Faithfully repeat all of the records, as they are written below.

[[ Data open ]]

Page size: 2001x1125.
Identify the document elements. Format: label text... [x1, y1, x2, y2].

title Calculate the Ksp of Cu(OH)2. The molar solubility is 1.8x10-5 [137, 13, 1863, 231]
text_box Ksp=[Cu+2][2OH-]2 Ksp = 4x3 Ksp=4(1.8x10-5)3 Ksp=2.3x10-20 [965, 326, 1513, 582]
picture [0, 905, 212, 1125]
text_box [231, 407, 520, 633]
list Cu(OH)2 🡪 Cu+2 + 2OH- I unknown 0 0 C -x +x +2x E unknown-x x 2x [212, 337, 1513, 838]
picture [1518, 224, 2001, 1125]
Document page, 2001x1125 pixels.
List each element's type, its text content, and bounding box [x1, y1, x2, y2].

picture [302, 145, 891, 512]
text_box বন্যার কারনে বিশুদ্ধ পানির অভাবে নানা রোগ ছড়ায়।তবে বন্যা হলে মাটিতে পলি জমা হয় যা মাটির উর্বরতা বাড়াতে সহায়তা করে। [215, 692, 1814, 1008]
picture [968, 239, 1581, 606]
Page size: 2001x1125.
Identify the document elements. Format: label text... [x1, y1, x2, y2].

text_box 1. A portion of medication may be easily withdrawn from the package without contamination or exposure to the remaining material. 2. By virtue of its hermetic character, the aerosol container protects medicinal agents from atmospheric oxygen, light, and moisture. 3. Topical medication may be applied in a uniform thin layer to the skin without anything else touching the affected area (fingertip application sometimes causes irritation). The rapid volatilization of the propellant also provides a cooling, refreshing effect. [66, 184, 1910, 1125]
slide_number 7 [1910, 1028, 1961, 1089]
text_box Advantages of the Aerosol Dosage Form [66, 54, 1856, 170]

[[ Data closed ]]

## [Answer space]
Page size: 2001x1125.
Identify the document elements. Format: label text... [x1, y1, x2, y2].

title Calculate the Ksp of Cu(OH)2. The molar solubility is 1.8x10-5 [137, 13, 1863, 231]
text_box Ksp=[Cu+2][2OH-]2 Ksp = 4x3 Ksp=4(1.8x10-5)3 Ksp=2.3x10-20 [965, 326, 1513, 582]
picture [0, 905, 212, 1125]
text_box [231, 407, 520, 633]
list Cu(OH)2 🡪 Cu+2 + 2OH- I unknown 0 0 C -x +x +2x E unknown-x x 2x [212, 337, 1513, 838]
picture [1518, 224, 2001, 1125]
Document page, 2001x1125 pixels.
List each element's type, its text content, and bounding box [x1, y1, x2, y2].

picture [302, 145, 891, 512]
text_box বন্যার কারনে বিশুদ্ধ পানির অভাবে নানা রোগ ছড়ায়।তবে বন্যা হলে মাটিতে পলি জমা হয় যা মাটির উর্বরতা বাড়াতে সহায়তা করে। [215, 692, 1814, 1008]
picture [968, 239, 1581, 606]
Page size: 2001x1125.
Identify the document elements. Format: label text... [x1, y1, x2, y2].

text_box 1. A portion of medication may be easily withdrawn from the package without contamination or exposure to the remaining material. 2. By virtue of its hermetic character, the aerosol container protects medicinal agents from atmospheric oxygen, light, and moisture. 3. Topical medication may be applied in a uniform thin layer to the skin without anything else touching the affected area (fingertip application sometimes causes irritation). The rapid volatilization of the propellant also provides a cooling, refreshing effect. [66, 184, 1910, 1125]
slide_number 7 [1910, 1028, 1961, 1089]
text_box Advantages of the Aerosol Dosage Form [66, 54, 1856, 170]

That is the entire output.